Wendy pinched her eyes shut.
I got the glass of water and walked into the bedroom. My father was thrashing a bit on the bed. His eyes were glassy and his neck was swollen as wide as his head. In between bouts of panting he was making strange but familiar noises.
“Pockata Pockata queep! Pockata Pockata queep!” followed by the whirring noise of the printout.
My father was turning into a computer!
I walked out, still carrying the full water glass, and poured the water down the sink. Far from being terrified, I was excited. No one else had a father who was a computer.
Meanwhile, my mother had been pulled over by a cop while speeding on her way to the pharmacy.
“I have to get to the pharmacy before it closes,” she sobbed hysterically, “My husband thinks he’s turning into a computer and I have three little children home alone!”
Cowed by her sincere hysteria the cop said, “Okay, okay, ma’am, just go, get home to your kids.”

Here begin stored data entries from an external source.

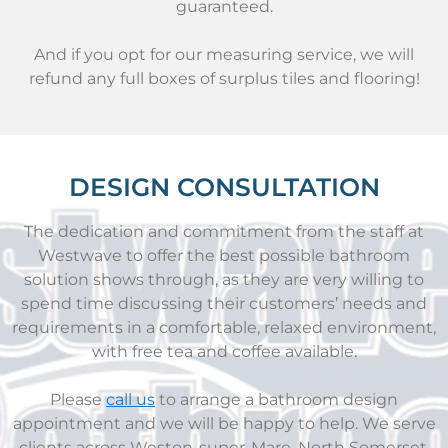
guaranteed.
And if you opt for our measuring service, we will
refund any full boxes of surplus tiles and flooring!
DESIGN CONSULTATION
The dedication and commitment from the staff at
Westwave to offer the best possible bathroom
solution shows through, as they are very willing to
spend time discussing their customers’ needs and
requirements in a comfortable, relaxed environment,
with free tea and coffee available.
Please
call us
to arrange a bathroom design
appointment and we will be happy to help. We serve
clients across Weston-super-Mare, North Somerset,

My mother tore in the door, wild-eyed, and rushed to the bedroom. I don’t know what magic bullet the pharmacist gave her, but by the next day, much to my disappointment, my father was no longer a computer.
Computers were not my father’s sole source of data. He and his friends constantly observed all flying creatures for ideas on how to make their flying machines more aerodynamic and efficient. They watched films of all sorts of birds and insects in flight, slowing down the frames so they could observe every aspect of takeoff and landing.
Bumblebees were a thorn—or maybe a stinger– in my father’s side. He and his colleagues studied them intensively. They were simply too fat, too round, too unwieldy to get off the ground. Their wings were too small; they didn’t beat enough times per second. They were the most aerodynamically unsound creatures ever. A fat kid with a kite had a better chance of getting airborne. They ran every possible program and diagram, and they proved it, conclusively.
Bumblebees cannot fly.
Except, of course, they do.
One time, I saw my father sitting motionless in our garden. A bumblebee bobbled around him like a drunken dirigible. With the melancholic air of a doctor informing a patient he has a terminal illness, my father whispered bitterly, “You can’t really do that, you know.”